Anne Chirnside

Personal information
- Nationality: Australian
- Born: 9 September 1954 (age 71)

Sport
- Sport: Rowing
- Club: Melbourne University Boat Club YWCA Rowing Club

Achievements and titles
- Olympic finals: 1980 Moscow W4+
- National finals: ULVA Trophy 1977-1980

= Anne Chirnside =

Australian rower (born 1954)

Dr. Anne Elizabeth Chirnside (born 9 September 1954) is an Australian former representative rower and a general practitioner of medicine in rural Victoria. She was an eight time Australian national champion, twice represented at World Rowing Championships and was a member of Australia's first Olympic representative women's rowing crew, competing in the women's coxed four event at the 1980 Summer Olympics.

==Club and state rowing==
Chirnside commenced her senior rowing with the Melbourne University Boat Club in 1973. From 1976 to 1978 she raced for the YWCA Rowing Club in Melbourne but then returned to the MUBC.

She first made state selection for Victoria in 1977 as a reserve for the coxed four to contest the ULVA Trophy at the annual Interstate Regatta within the Australian Rowing Championships, though she did not race. She raced and won the ULVA Trophy in senior Victorian women's fours in 1978, 1979 and 1980.

At Australian Rowing Championships in the late 1970s Chirnside won a silver medal in the elite pair in 1977, took gold in a composite women's eight in 1978, gold in the women's elite coxed four and women's open eight in 1979 and 1980.

==International representative rowing==
The 1979 Australian champion Victorian women's four with Chirnside in the bow seat was selected in toto to contest the 1979 World Rowing Championships in Bled.

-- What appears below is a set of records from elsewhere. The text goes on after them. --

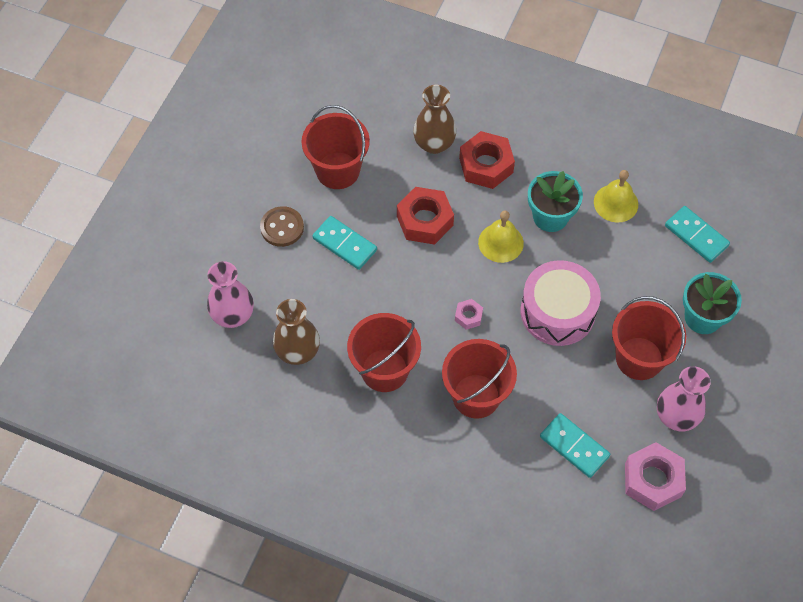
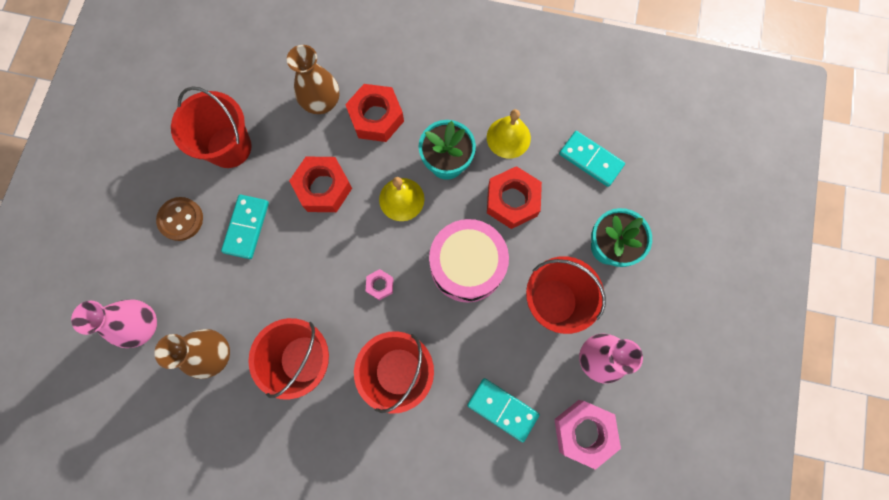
camera: 10 degrees left, 15 degrees up
turquoise domino [312,216,377,270] -> turquoise domino turned 75 degrees clockwise [221,195,269,259]
none -> red nut [487,166,542,229]

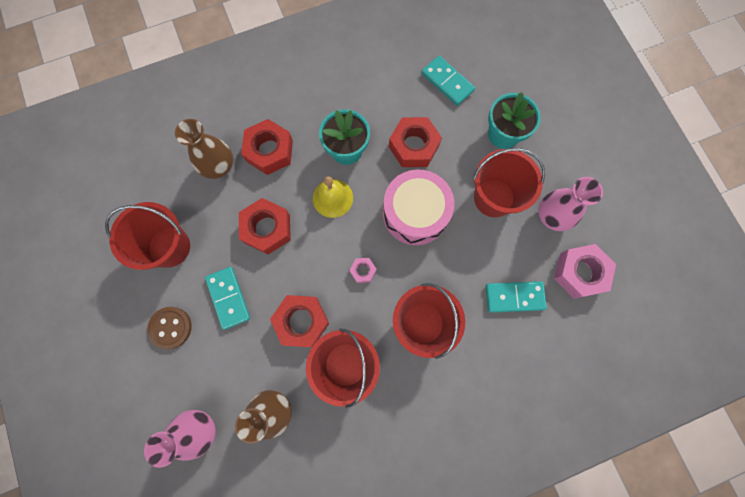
camera: 35 degrees left, 0 degrees up
yellow bell [487,109,531,159] -> none
turquoise domino [559,131,625,187] -> turquoise domino turned 45 degrees clockwise [421,56,475,106]
none -> red nut [270,295,329,347]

They rowed to a fifth place. That same crew stayed together into the 1980 Olympic year and coached by David Palfreyman, Chirnside, Sally Harding, Pam Westendorf, Verna Westwood and Susie Palfreyman were selected as the first Australian women's Olympian crew, to race as a coxed four at the 1980 Moscow Olympics. They again finished in fifth place.

==Post rowing==
Chirnside coached the Geelong College first four from 1981 to 1985. She completed medical studies at Melbourne University and operated a general practice in Little River in the Wyndham local government area of outer Melbourne.

She married fellow 1980 Australian rowing Olympian Tim Young. For a period they owned the historic rural property Mouyong in the Little River area. That property had historical connections to earlier generations of the Chirnside family.